Sans crainte de se tromper, il est permis d'avancer que le combat de samedi entre Jean Pascal et Lucian Bute suscite un intérêt que le Québec n'a pas connu pour un duel entre deux de ses pugilistes depuis la trilogie Stéphane Ouellet/Davey Hilton. L'ancien boxeur de Jonquière estime que l'événement qui sera présenté dans deux jours est encore plus gros que les combats qu'il a disputés en 1998, 1999 et 2000.
«Le combat de samedi a des répercussions plus grandes que mes trois combats contre Hilton, avance Stéphane Ouellet. Le réseau HBO est là-dedans, on parle d'une bourse de 3 millions $ pour chaque boxeur. Dans notre cas, l'intérêt se résumait au Québec. Peut-être un peu au Canada. Nous n'étions pas rendus au même point. Dans le cas de Bute et Pascal, on parle d'un combat de niveau mondial.»
Comme tous les amateurs de boxe, Stéphane Ouellet s'intéresse beaucoup au combat de samedi. Il ne sait pas encore s'il aura l'occasion de le suivre petit écran, mais il ne cache pas avoir hâte de connaître le résultat.
Une prédiction?

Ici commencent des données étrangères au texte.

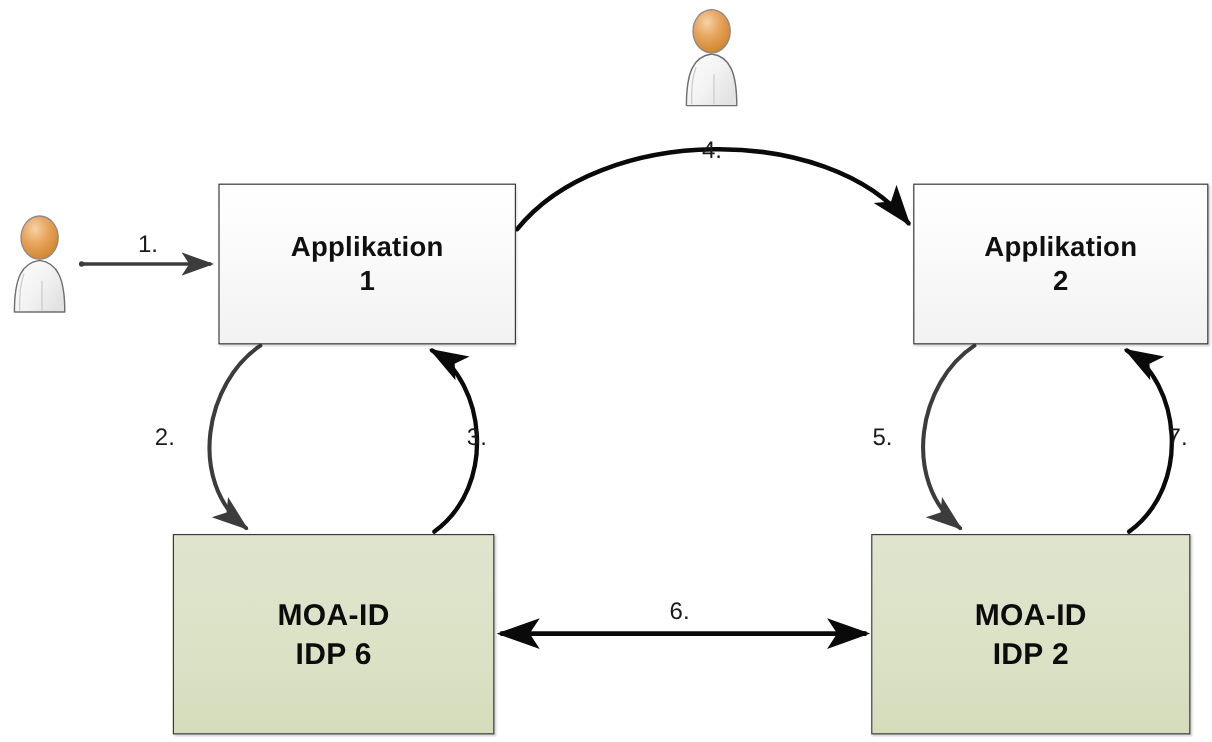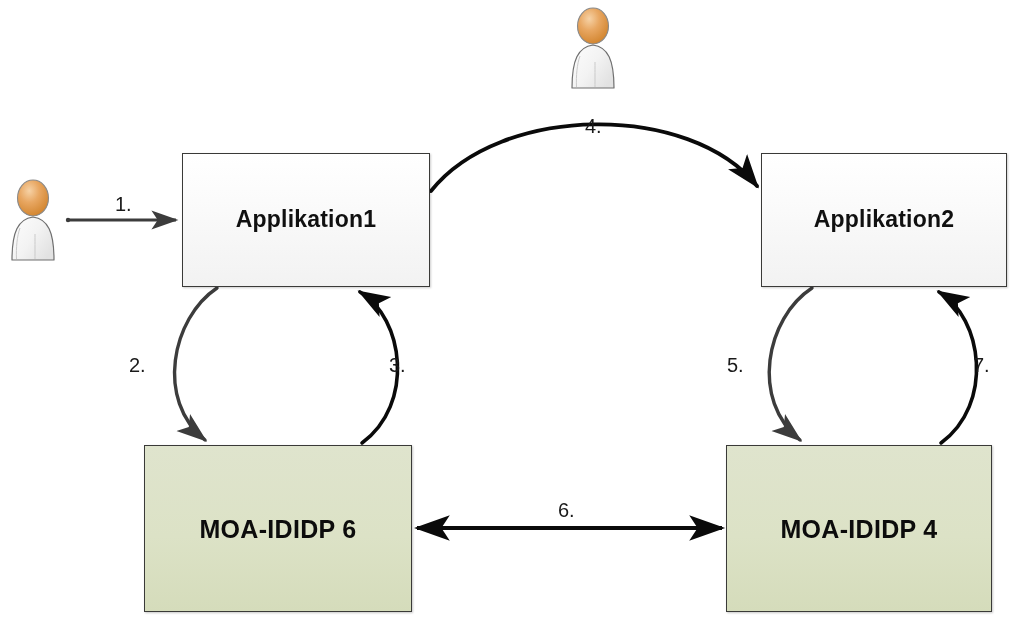--- a/index.html
+++ b/index.html
@@ -29,7 +29,7 @@
     position: absolute;
     box-sizing: border-box;
     display: flex;
-    flex-direction: row;
+    flex-direction: column;
     align-items: center;
     justify-content: center;
     border: 1.6px solid #3a3a38;

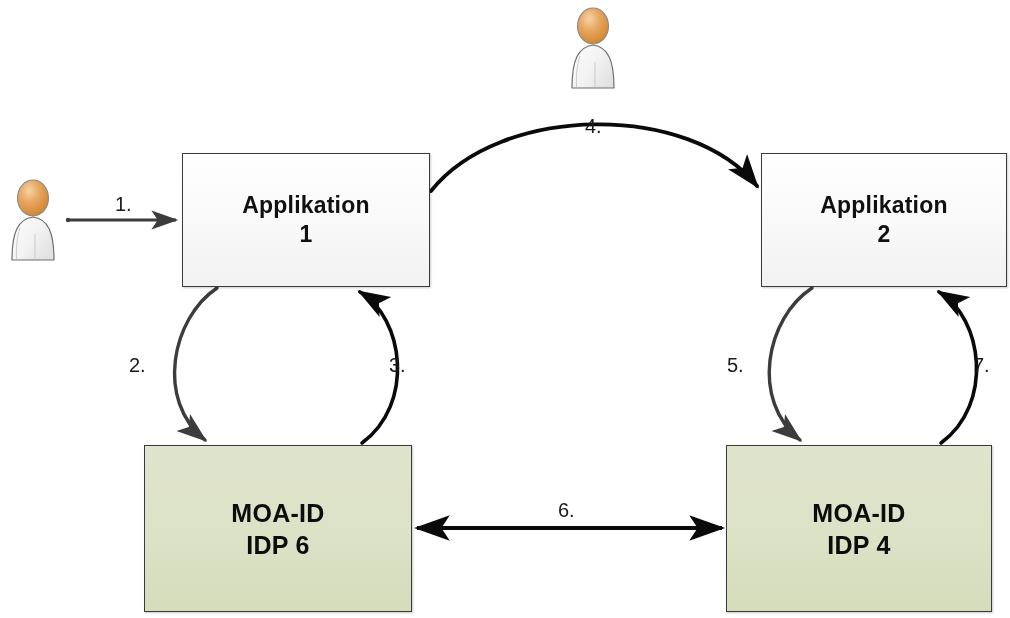--- a/index.html
+++ b/index.html
@@ -168,7 +168,7 @@
 
   <div id="idp2" class="node node-idp">
     <span class="ln">MOA-ID</span>
-    <span class="ln">IDP 4</span>
+    <span class="ln">IDP 2</span>
   </div>
 
   <div class="edge-label" style="left:115px; top:194px;">1.</div>

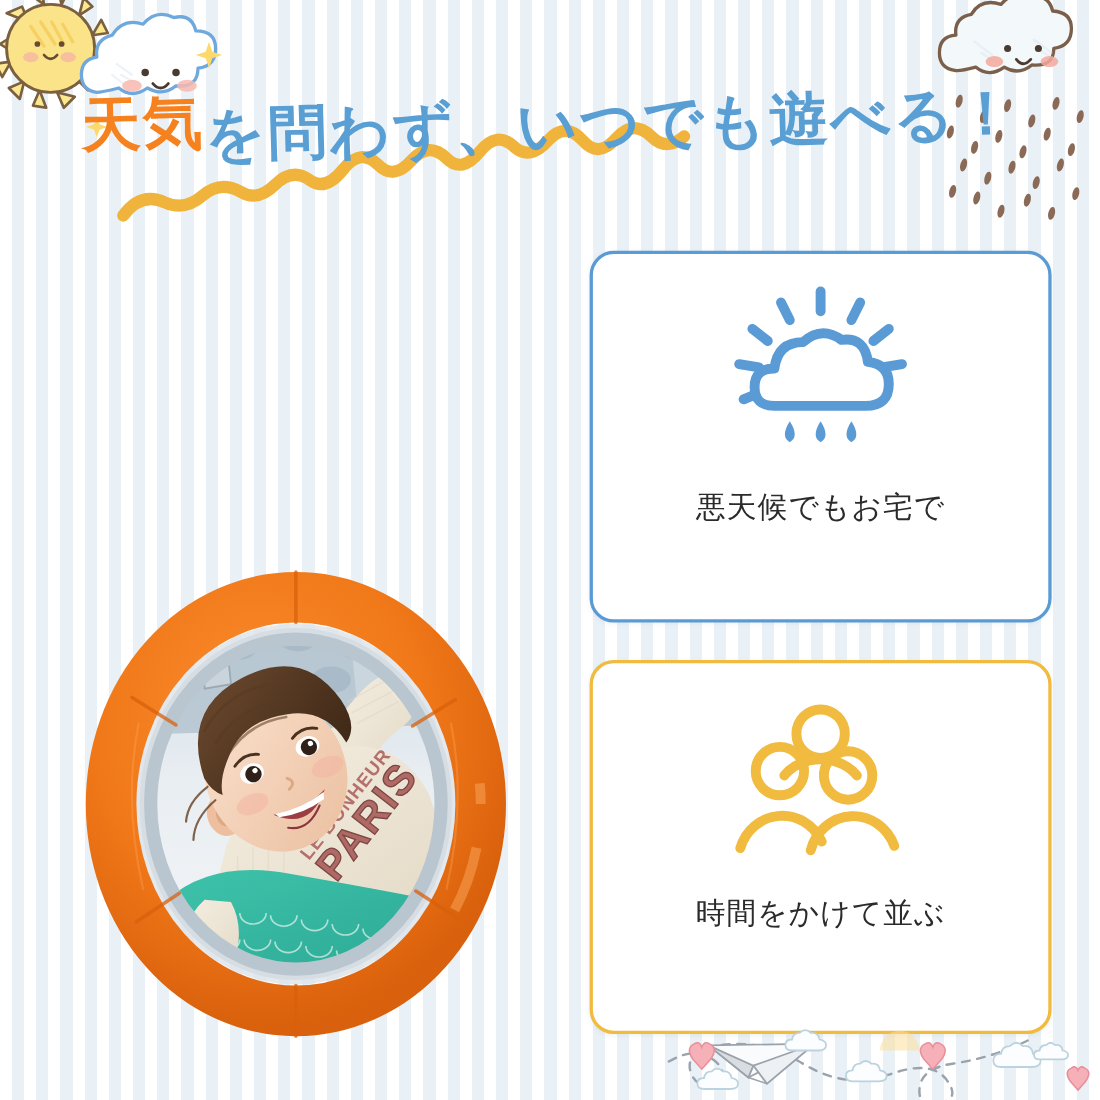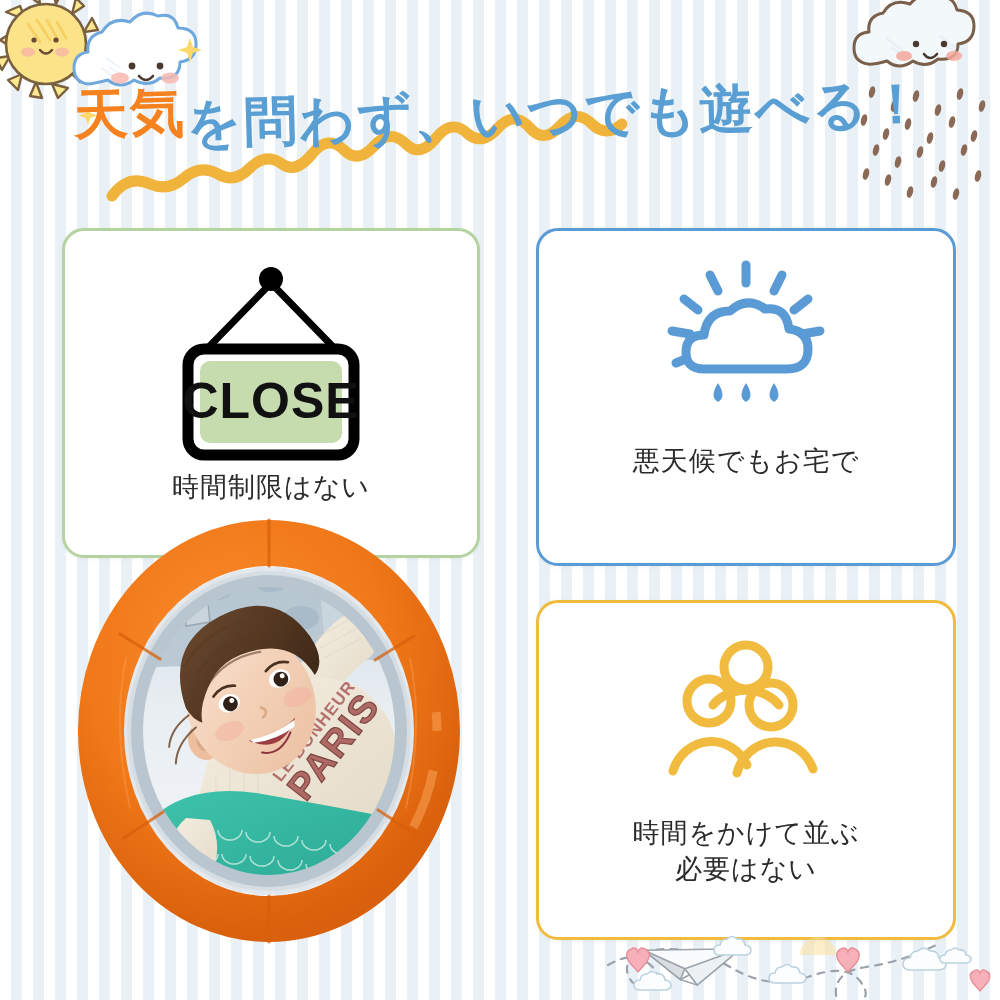--- a/index.html
+++ b/index.html
@@ -188,21 +188,6 @@
     <span class="hl hl-orange">天気</span><span class="hl hl-blue">を問わず、いつでも遊べる！</span>
   </div>
 
-  <div class="card" id="card-close">
-    <div class="card-icon">
-      <svg width="210" height="200" viewBox="0 0 210 200" xmlns="http://www.w3.org/2000/svg">
-        <circle cx="105" cy="16" r="12" fill="#000"></circle>
-        <path d="M105,20 L35,92" stroke="#000" stroke-width="7" stroke-linecap="round"></path>
-        <path d="M105,20 L175,92" stroke="#000" stroke-width="7" stroke-linecap="round"></path>
-        <rect x="22" y="86" width="166" height="106" rx="16" fill="#ffffff" stroke="#000" stroke-width="11"></rect>
-        <rect x="34" y="98" width="142" height="82" rx="10" fill="#c6dcaf"></rect>
-        <text x="105" y="155" text-anchor="middle" font-family="'Liberation Sans', sans-serif" font-size="50" font-weight="bold" fill="#111" letter-spacing="1">CLOSE</text>
-      </svg>
-    </div>
-    <div class="card-caption">
-      <div>時間制限はない</div>
-    </div>
-  </div>
 
   <div class="card" id="card-weather">
     <div class="card-icon">

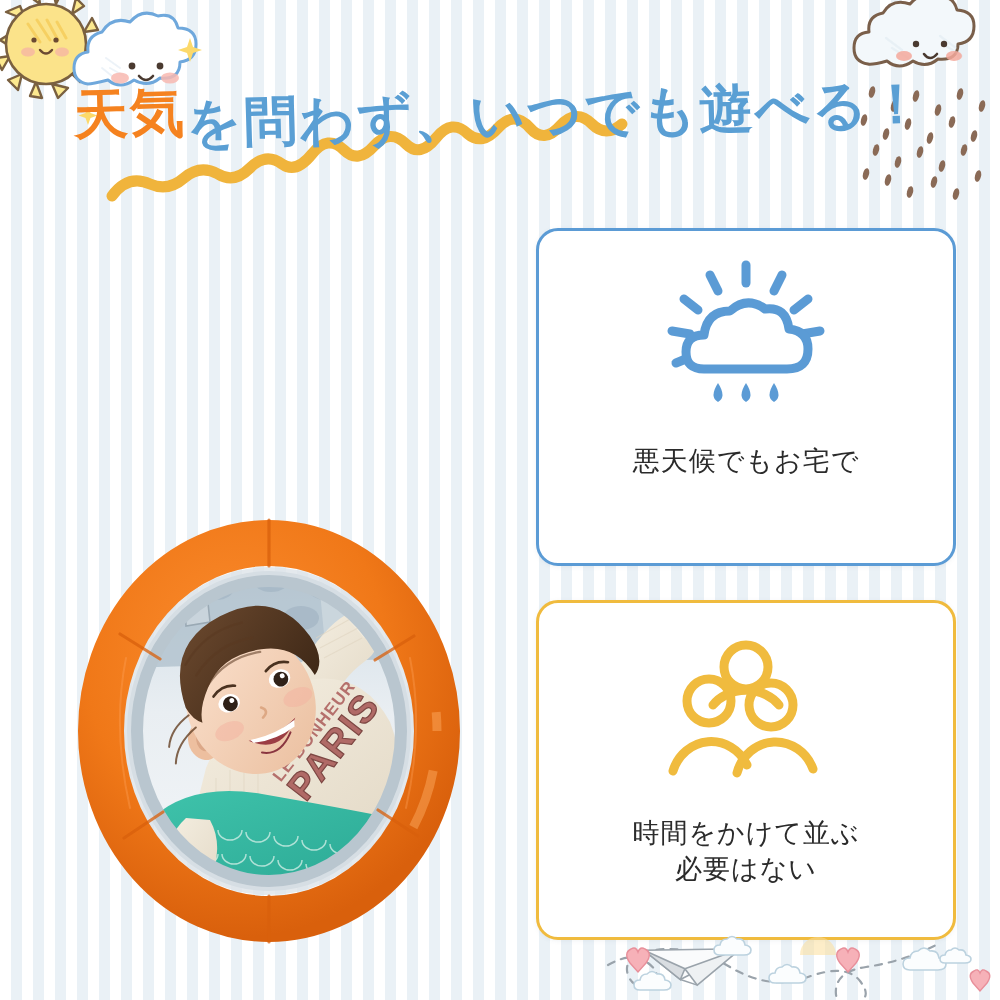--- a/index.html
+++ b/index.html
@@ -65,7 +65,7 @@
   #card-weather .card-icon    { top:26px; }
   #card-weather .card-caption { top:212px; }
   #card-queue   .card-icon    { top:36px; }
-  #card-queue   .card-caption { top:212px; }
+  #card-queue   .card-caption { top:212px;font-family:Liberation Mono, monospace; }
 
   
   #photo {

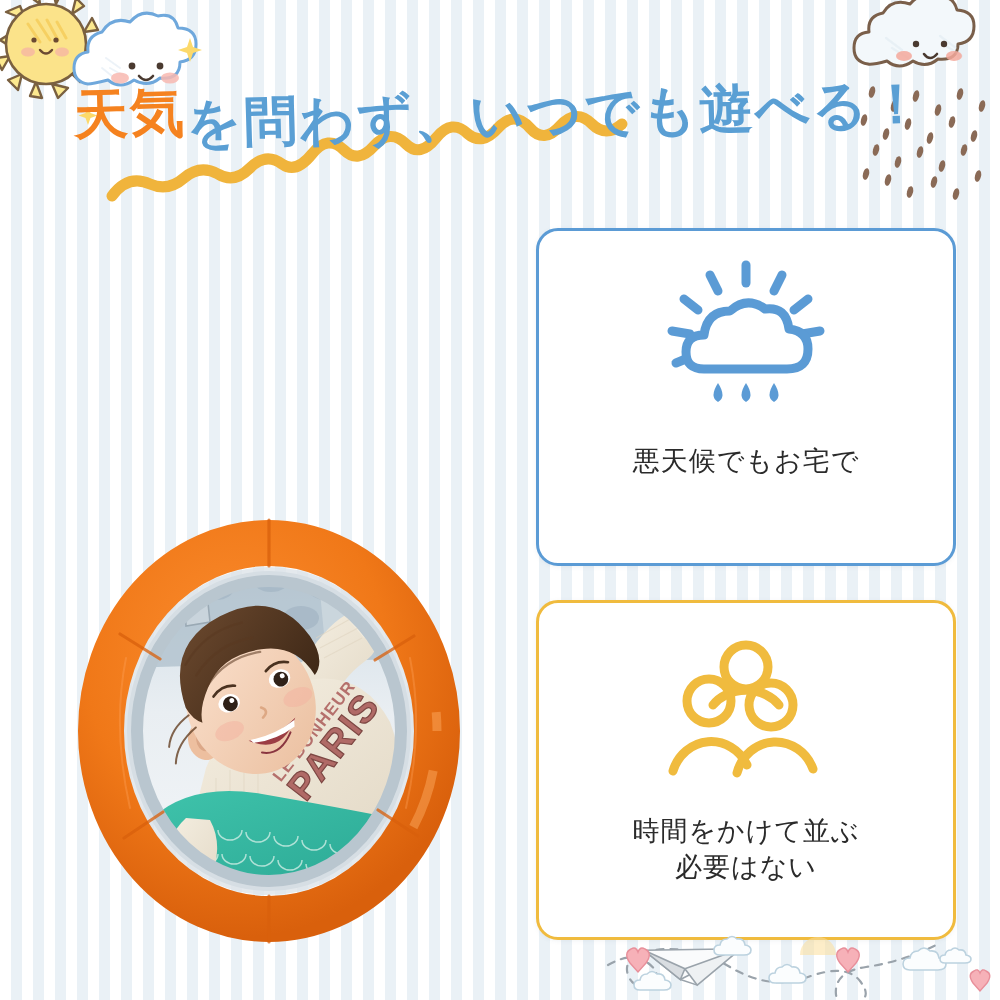--- a/index.html
+++ b/index.html
@@ -232,7 +232,6 @@
     </div>
     <div class="card-caption">
       <div>時間をかけて並ぶ</div>
-      <div>必要はない</div>
     </div>
   </div>
 

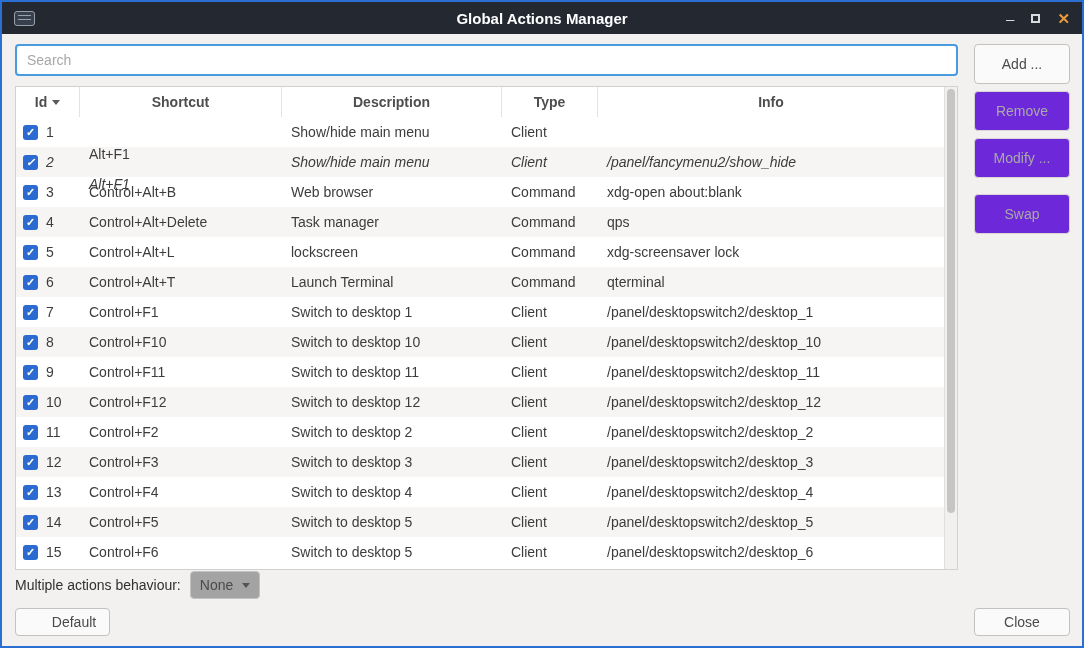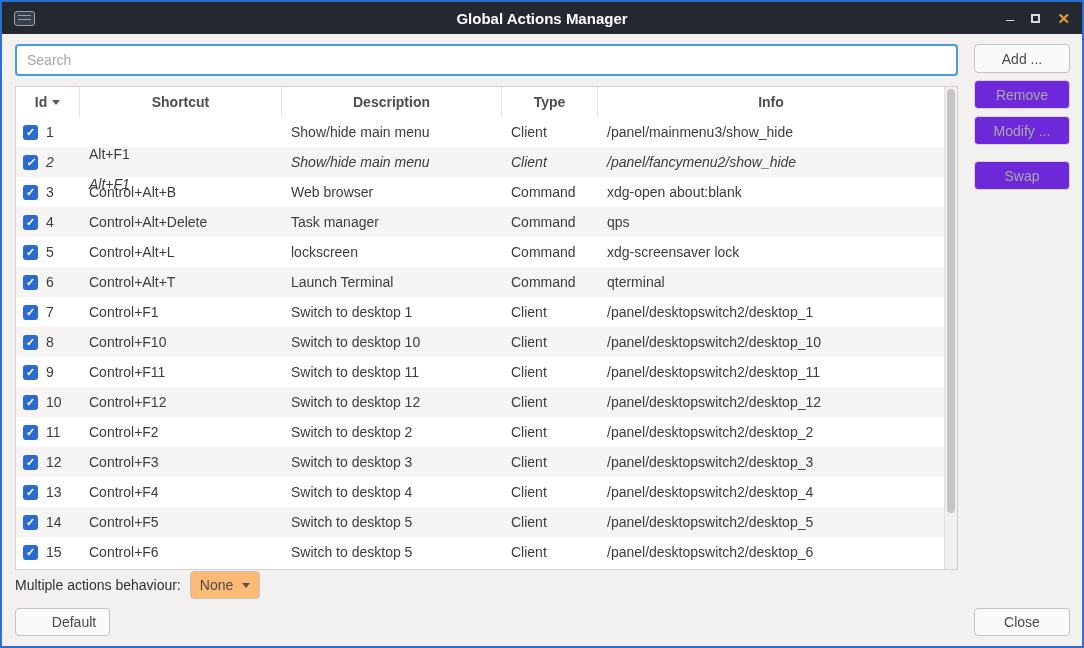--- a/index.html
+++ b/index.html
@@ -34,7 +34,7 @@
   .search::placeholder{color:#a7a7a7;}
 
   .side{grid-column:2;grid-row:1 / span 2;display:flex;flex-direction:column;gap:7px;}
-  .btn{height:29px;border:1px solid #c3c2c1;border-radius:4px;background:#fbfafa;
+  .btn{height:40px;border:1px solid #c3c2c1;border-radius:4px;background:#fbfafa;
     color:#4a4a4a;font-size:14px;font-family:inherit;cursor:pointer;}
   .btn.disabled{color:#aaa9a8;border-color:#d6d5d4;background:#6d28d9;}
   .btn.swap{margin-top:9px;}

L'ancien pugiliste de Jonquière évite de s'avancer jusque là. Il croit tout simplement que le boxeur qui sera dans le meilleur jour quittera le ring en vainqueur.
«C'est un combat qui m'intéresse beaucoup, assure Stéphane Ouellet. Je suis beaucoup plus intéressé par le résultat que par tout ce qui l'entoure.
«Ce sont deux bons boxeurs, deux bons athlètes. Ils ont un talent hors du commun. J'ai l'impression que le boxeur qui se sentira le mieux samedi soir sera le gagnant. Ils ont vraiment tous les deux des atouts et il est difficile de prédire le gagnant. Les deux boxeurs se ressemblent un peu. Ils possèdent tous les deux une très bonne technique. Ils ne sont pas considérés comme des cogneurs, mais plutôt comme des techniciens avec une bonne force de frappe et un bon menton. Nous aurons droit à une belle confrontation.»
S'il ne peut prédire le gagnant, Stéphane Ouellet sait ce que Jean Pascal et Lucian Bute vivent à l'approche du combat. Il a lui aussi connu les conférences de presse, les entraînements publics, les émissions de télévision, les déclarations controversées et les prédictions qui entourent les grands combats
«La préparation n'est pas différente, avance Stéphane Ouellet. Ça demeure un défi sportif. Il est évident que plus tu avances dans la boxe et plus tu attires l'attention. Quand tu vis de gros événements comme ça, c'est comme un point tournant. Tu sens que c'est exceptionnel, que tu vis quelque chose de spécial. C'est «tripant» et tu es fier d'y participer. Dans notre cas, on le vivait à 100 pour cent. Je sens que c'est un peu la même chose pour eux. Il n'y a jamais eu de combat de cette ampleur et les gars sont en train de le vivre au maximum.
«Ce n'est pas évident de faire abstraction de tout ce qui entoure un gros combat. Chaque boxeur est différent. On entend tellement de choses autour d'un gros combat. Pour un gars comme Jean Pascal, qui a une confiance inébranlable, tout ce qui autour ne dérange pas. Pour moi, c'était plus difficile. Le boxeur doit arriver à placer une barrière. Les entraîneurs le savent et ils placent le boxeur dans les meilleures conditions possible. Il y a tellement de facteurs autour d'un gros combat que le travail des entraîneurs est probablement un peu plus important.»
Quel souvenir conserve-t-il de ses trois combats contre Hilton?
«Le dernier (sa seule victoire) reste un très beau souvenir, répond Stéphane Ouellet. Il efface tout le reste».